Granted, this wasn’t my favorite grilled cheese sandwich I’ve ever had. I prefer simplicity in my food, I always have, and this sandwich contained four different, unfamiliar cheeses. On top of that, it was spicy. (I know, a grilled cheese being spicy? What can I say, I’m well-known for having a comically low spice tolerance). But still, I reveled in the ability to eat a sandwich like this (did I mention the four different cheeses? Unfathomable to Sara from a year ago who definitely believed she was lactose intolerant) and not feel panicked about leaving the close vicinity of a bathroom. 

As we left the restaurant, Orlando said, “That was a grilled cheese that took itself seriously”, a phrase I loved so much that I kept repeating it for the rest of the trip. I thought it was funny, but I also thought it was true. And something about the sentiment resonated deep within me. I often think I’m too serious, too sincere (I mean, you don’t have to look farther than the start of this blog post, which is supposed to be about a grilled cheese sandwich and for some reason I start it talking about storms and trauma) but I can’t help it — I love thinking really deeply about my experiences and how I move through the world and what I want to leave behind, and I take my role as a person on this planet very seriously. 

In the past year, I’ve also taken my health very seriously, and doing that hard work made it possibly for me to eat that serious sandwich in the first place. 
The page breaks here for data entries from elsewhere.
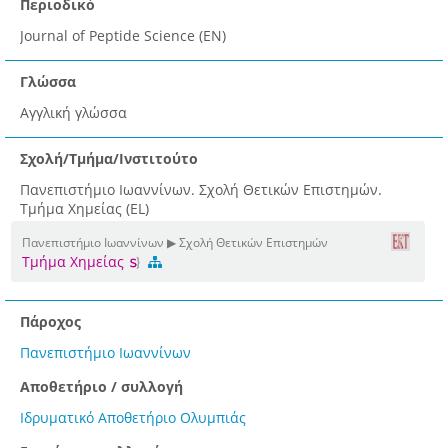
Περιοδικό
Journal of Peptide Science (EN)
Γλώσσα
Αγγλική γλώσσα
Σχολή/Τμήμα/Ινστιτούτο
Πανεπιστήμιο Ιωαννίνων. Σχολή Θετικών Επιστημών.
Τμήμα Χημείας (EL)
Πανεπιστήμιο Ιωαννίνων ▶ Σχολή Θετικών Επιστημών
Τμήμα Χημείας
Πάροχος
Πανεπιστήμιο Ιωαννίνων
Αποθετήριο / συλλογή
Ιδρυματικό Αποθετήριο Ολυμπιάς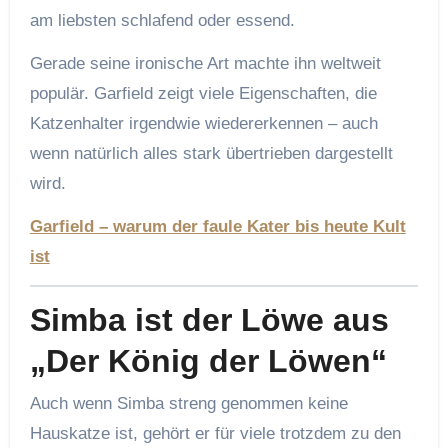
am liebsten schlafend oder essend.
Gerade seine ironische Art machte ihn weltweit
populär. Garfield zeigt viele Eigenschaften, die
Katzenhalter irgendwie wiedererkennen – auch
wenn natürlich alles stark übertrieben dargestellt
wird.
Garfield – warum der faule Kater bis heute Kult
ist
Simba ist der Löwe aus
„Der König der Löwen“
Auch wenn Simba streng genommen keine
Hauskatze ist, gehört er für viele trotzdem zu den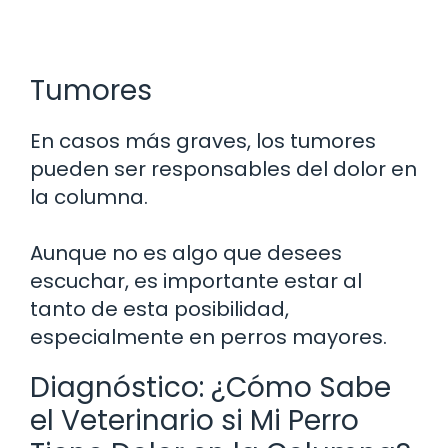
Tumores
En casos más graves, los tumores
pueden ser responsables del dolor en
la columna.
Aunque no es algo que desees
escuchar, es importante estar al
tanto de esta posibilidad,
especialmente en perros mayores.
Diagnóstico: ¿Cómo Sabe
el Veterinario si Mi Perro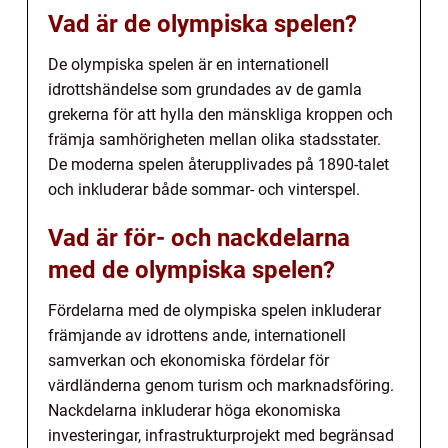
Vad är de olympiska spelen?
De olympiska spelen är en internationell
idrottshändelse som grundades av de gamla
grekerna för att hylla den mänskliga kroppen och
främja samhörigheten mellan olika stadsstater.
De moderna spelen återupplivades på 1890-talet
och inkluderar både sommar- och vinterspel.
Vad är för- och nackdelarna
med de olympiska spelen?
Fördelarna med de olympiska spelen inkluderar
främjande av idrottens ande, internationell
samverkan och ekonomiska fördelar för
värdländerna genom turism och marknadsföring.
Nackdelarna inkluderar höga ekonomiska
investeringar, infrastrukturprojekt med begränsad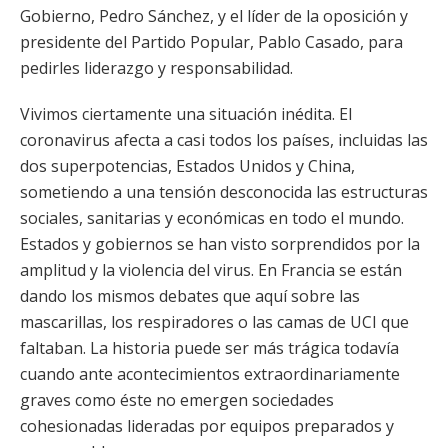
Gobierno, Pedro Sánchez, y el líder de la oposición y
presidente del Partido Popular, Pablo Casado, para
pedirles liderazgo y responsabilidad.
Vivimos ciertamente una situación inédita. El
coronavirus afecta a casi todos los países, incluidas las
dos superpotencias, Estados Unidos y China,
sometiendo a una tensión desconocida las estructuras
sociales, sanitarias y económicas en todo el mundo.
Estados y gobiernos se han visto sorprendidos por la
amplitud y la violencia del virus. En Francia se están
dando los mismos debates que aquí sobre las
mascarillas, los respiradores o las camas de UCI que
faltaban. La historia puede ser más trágica todavía
cuando ante acontecimientos extraordinariamente
graves como éste no emergen sociedades
cohesionadas lideradas por equipos preparados y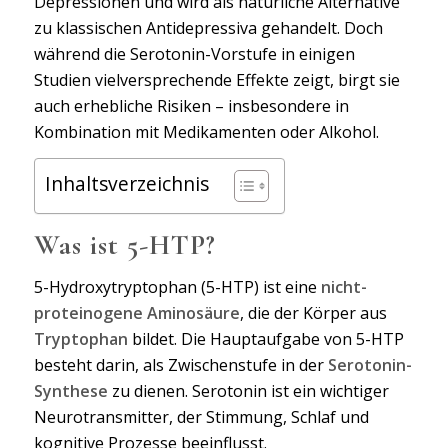
Depressionen und wird als natürliche Alternative
zu klassischen Antidepressiva gehandelt. Doch
während die Serotonin-Vorstufe in einigen
Studien vielversprechende Effekte zeigt, birgt sie
auch erhebliche Risiken – insbesondere in
Kombination mit Medikamenten oder Alkohol.
Inhaltsverzeichnis
Was ist 5-HTP?
5-Hydroxytryptophan (5-HTP) ist eine
nicht-
proteinogene Aminosäure
, die der Körper aus
Tryptophan
bildet. Die Hauptaufgabe von 5-HTP
besteht darin, als Zwischenstufe in der
Serotonin-
Synthese
zu dienen. Serotonin ist ein wichtiger
Neurotransmitter, der Stimmung, Schlaf und
kognitive Prozesse beeinflusst.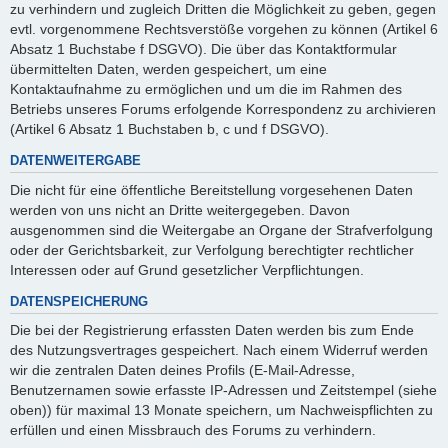
zu verhindern und zugleich Dritten die Möglichkeit zu geben, gegen
evtl. vorgenommene Rechtsverstöße vorgehen zu können (Artikel 6
Absatz 1 Buchstabe f DSGVO). Die über das Kontaktformular
übermittelten Daten, werden gespeichert, um eine
Kontaktaufnahme zu ermöglichen und um die im Rahmen des
Betriebs unseres Forums erfolgende Korrespondenz zu archivieren
(Artikel 6 Absatz 1 Buchstaben b, c und f DSGVO).
DATENWEITERGABE
Die nicht für eine öffentliche Bereitstellung vorgesehenen Daten
werden von uns nicht an Dritte weitergegeben. Davon
ausgenommen sind die Weitergabe an Organe der Strafverfolgung
oder der Gerichtsbarkeit, zur Verfolgung berechtigter rechtlicher
Interessen oder auf Grund gesetzlicher Verpflichtungen.
DATENSPEICHERUNG
Die bei der Registrierung erfassten Daten werden bis zum Ende
des Nutzungsvertrages gespeichert. Nach einem Widerruf werden
wir die zentralen Daten deines Profils (E-Mail-Adresse,
Benutzernamen sowie erfasste IP-Adressen und Zeitstempel (siehe
oben)) für maximal 13 Monate speichern, um Nachweispflichten zu
erfüllen und einen Missbrauch des Forums zu verhindern.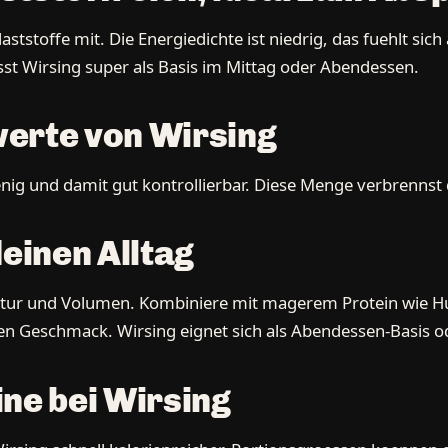
aststoffe mit. Die Energiedichte ist niedrig, das fuehlt sich
st Wirsing super als Basis im Mittag oder Abendessen.
erte von Wirsing
 wenig und damit gut kontrollierbar. Diese Menge verbrenns
deinen Alltag
ruktur und Volumen. Kombiniere mit magerem Protein wie Hu
n Geschmack. Wirsing eignet sich als Abendessen-Basis od
ne bei Wirsing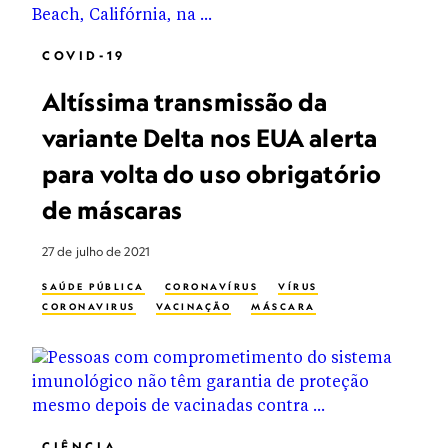
COVID-19
Altíssima transmissão da
variante Delta nos EUA alerta
para volta do uso obrigatório
de máscaras
27 de julho de 2021
SAÚDE PÚBLICA
CORONAVÍRUS
VÍRUS
CORONAVIRUS
VACINAÇÃO
MÁSCARA
CIÊNCIA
So that was the very start to our trip in Stockholm and, as it continued, I continued to feel a calmness around me. As we walked about the city and found the smallest statue I’ve ever seen. As we sat on a boat for a two hour tour, with nothing more to do than listen and talk. As we ate fika in a warm café. As we stumbled upon a Swedish holiday celebration and basked in the warmth of a huge bonfire. As we we traversed into the heart of the city and still I heard nothing higher in pitch than a low thrum of noise around me.

I doubt the storm will be calm forever, but it is the feeling of this trip that I want to remember and strive for during future storms. It was how I felt eating that sandwich — a feeling of peace, of serenity, of quiet power — and the reminder that in taking my health so seriously I had given myself the agency to once again enjoy my favorite things in life. Starting with a sandwich.